Saturday 1 June 2019

Where to start? About code complexity

While creating an app that would calculate the expected value of several options, I wrote several functions that cleaned and preparet the input so the relevant numbers could be calculated. It turns out that this simple task created a small lesson in a possible cause of code complexity, or at least confusion.

Bakground: The original input was a text file. The text file was cleaned (delete comments and so on) before another functions broke it all down into rows in a list, and there was a function that translated the whole text file into a dictionary strucure. The values in the dictionary was further processes to an expression that could be evaluated by the computer, and this was evaluated to a number. Then there were functions dealing with how to analyse the numbers, quanitfy the uncertainty, draw graphs, compare different alternatives and much more.

One way of approaching this, was to view thw functions as a long line where many of the functions would take the output of the previous function as input.

process_text --> ceate a dictionary -> fix dictionary -> get_numbers -> analyse

The create_dict functions might require a preprocesses string  to work, or it may take the text file itself and internally process it.

Unfortunately I switched back on forth on this. Sometimes the functions I created would work with the original text file as input - and just processs the fileit it wasnot processed already. Sometimes I created functuons that required a specific input that was already trnasformed using other functions.

This quickly became a little complex and difficult to remember.

Why did I do it both ways? I think there were at least two reasons. First: To increase the speed of the code. Sometimes the functons were used repeatedly and it seemed wasteful to require multiple transformations. Second, it just seemed intuitive that internal helper functions could take variouos inputs while the user facing API would be more consistent (always taking the model as a string as input).

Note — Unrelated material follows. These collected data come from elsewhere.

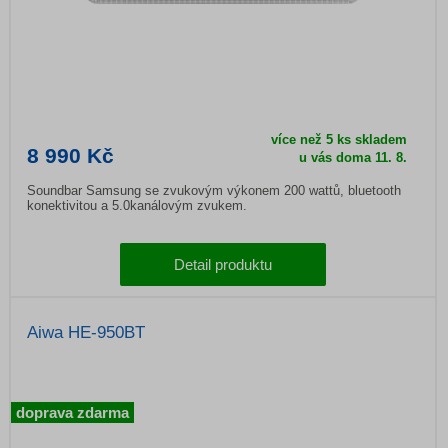
více než 5 ks skladem
8 990 Kč
u vás doma 11. 8.
Soundbar Samsung se zvukovým výkonem 200 wattů, bluetooth
konektivitou a 5.0kanálovým zvukem.
Detail produktu
Aiwa HE-950BT
doprava zdarma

But I was wrong. Or at least I think I was wrong.  I shuld have used the same input in most places (the model as a string). It would be a lot easier to remember. The alternative required me (and, God forbid, others!) maintain a mental book about how processed the input of different functions had to be before the output was OK. It did not scale well, in terms of the cognitive load it placed on the programmer.'

Of course, it might have been better to rewite the whole thing and avoid some of these problems. But it might be a general problem that cannot be avoided:

the functions could also be viwed as  more stand alone units that should take the original text as input, and give the result back.